それに対して、比較例1に示す通り、末端源となる直鎖状オルガノポリシロキサンとして高重合度のものを使用すると、該直鎖状オルガノポリシロキサンの反応性が低いために反応が進行しなかった。また比較例2に示す通り、ウェットタイプの陽イオン交換樹脂を触媒として使用した場合も、該陽イオン交換樹脂の触媒としての効果が低いためか反応が進行しなかった。更に比較例3では、反応物の設定粘度が1,500mPa・sとなるように原料を特定割合で配合して仕込んだところ、反応物の粘度が高くなりすぎたために連続製造に不適な製造方法となってしまった。

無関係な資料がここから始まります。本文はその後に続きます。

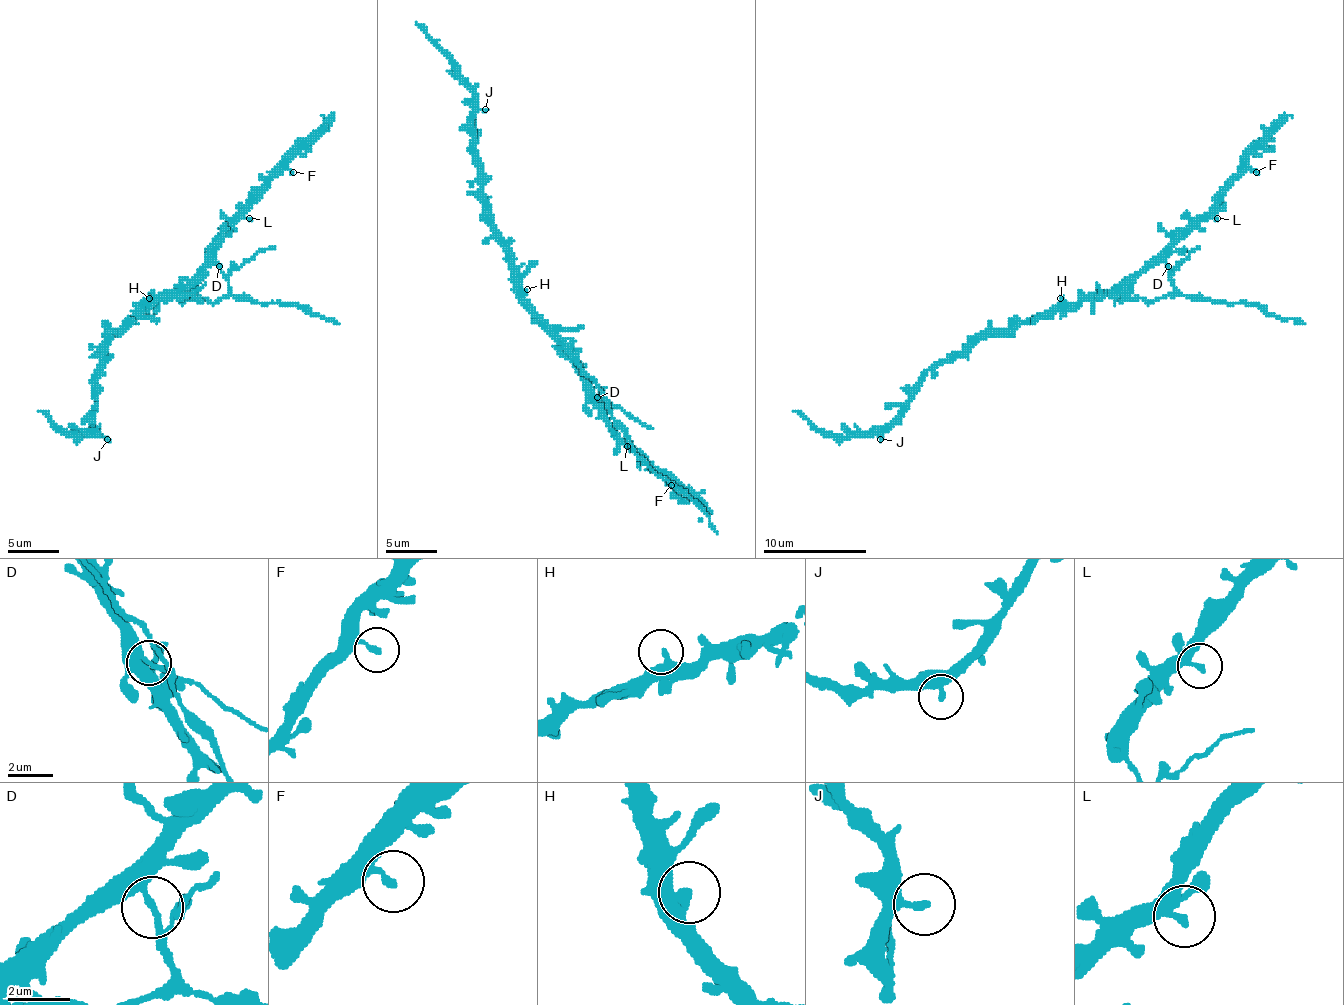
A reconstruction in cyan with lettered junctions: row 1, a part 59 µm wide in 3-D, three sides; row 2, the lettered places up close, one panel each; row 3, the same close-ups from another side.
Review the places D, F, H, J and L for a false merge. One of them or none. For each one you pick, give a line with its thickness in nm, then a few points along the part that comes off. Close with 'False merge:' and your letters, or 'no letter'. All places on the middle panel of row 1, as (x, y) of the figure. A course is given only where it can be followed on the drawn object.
D: calibre 190 nm; course (596, 397), (601, 397), (630, 446), (702, 511), (717, 534)
False merge: D

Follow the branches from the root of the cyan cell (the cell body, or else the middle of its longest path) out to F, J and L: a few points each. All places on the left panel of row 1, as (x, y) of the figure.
F: (146, 311), (156, 300), (179, 293), (208, 264), (208, 254), (221, 233), (244, 208), (285, 169), (293, 172)
J: (146, 311), (118, 331), (105, 349), (105, 365), (97, 378), (95, 426), (107, 439)
L: (146, 311), (156, 300), (179, 293), (208, 264), (208, 254), (228, 231), (241, 218), (249, 218)

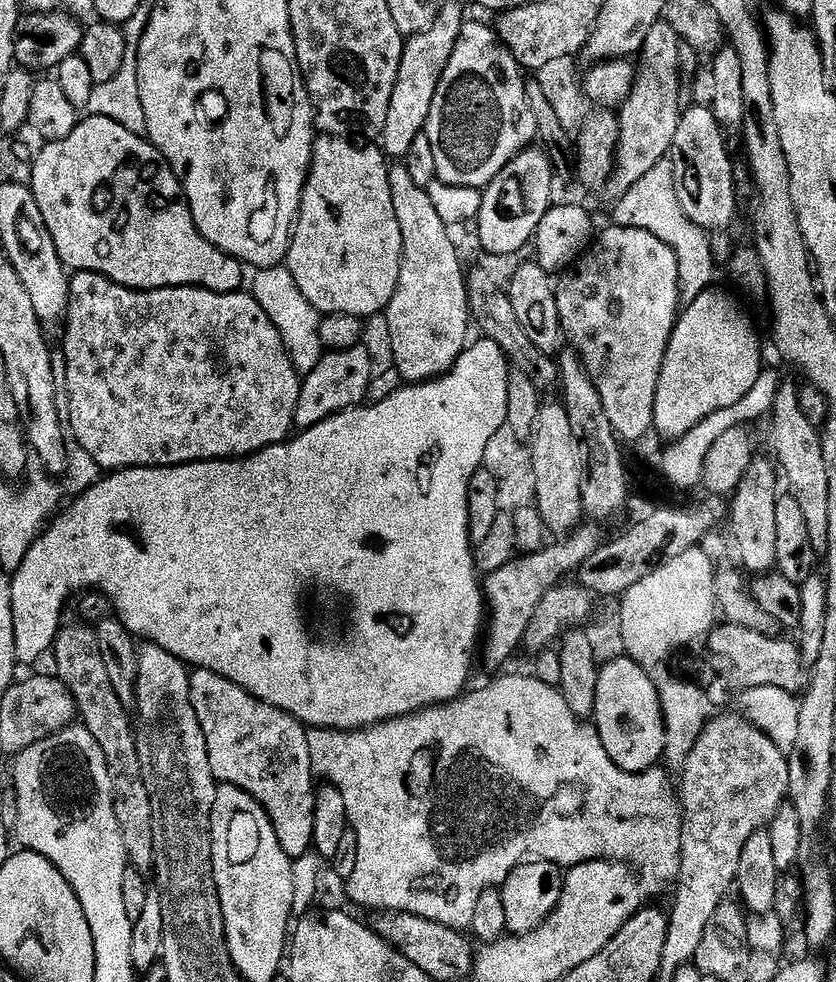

比較例4及び5では、従来から触媒として使用されているKOH及びトリフルオロメタンスルホン酸を用いて反応を行ったが、これらは平衡化に達するまでに時間がかかることから、短時間の反応では目的物を得ることができなかった。そこで、比較例6及び7において、比較例4及び5の反応時間を長くすることにより、目的物(A-8)及び(A-9)を得ることができた。得られた(A-8)及び(A-9)と、触媒のみが異なる実施例1の製造方法で得られた(A-1)とを比較すると物性的に差異はないため、本発明の製造方法により強酸や強塩基物質を触媒とした従来の製造方法に比べ、非常に短時間で従来品と同等の性能を有するアルケニル基含有オルガノポリシロキサンを得ることができる。
【産業上の利用可能性】
【0088】
本発明の製造方法は、低粘度のアルケニル基含有オルガノポリシロキサンを非常に短時間で得ることができる。更に得られたアルケニル基含有オルガノポリシロキサンは低粘度であることから、特に無溶剤型の硬化性オルガノポリシロキサン組成物に好適に利用することができ、該組成物からなる硬化皮膜は良好な剥離シートとして利用可能である。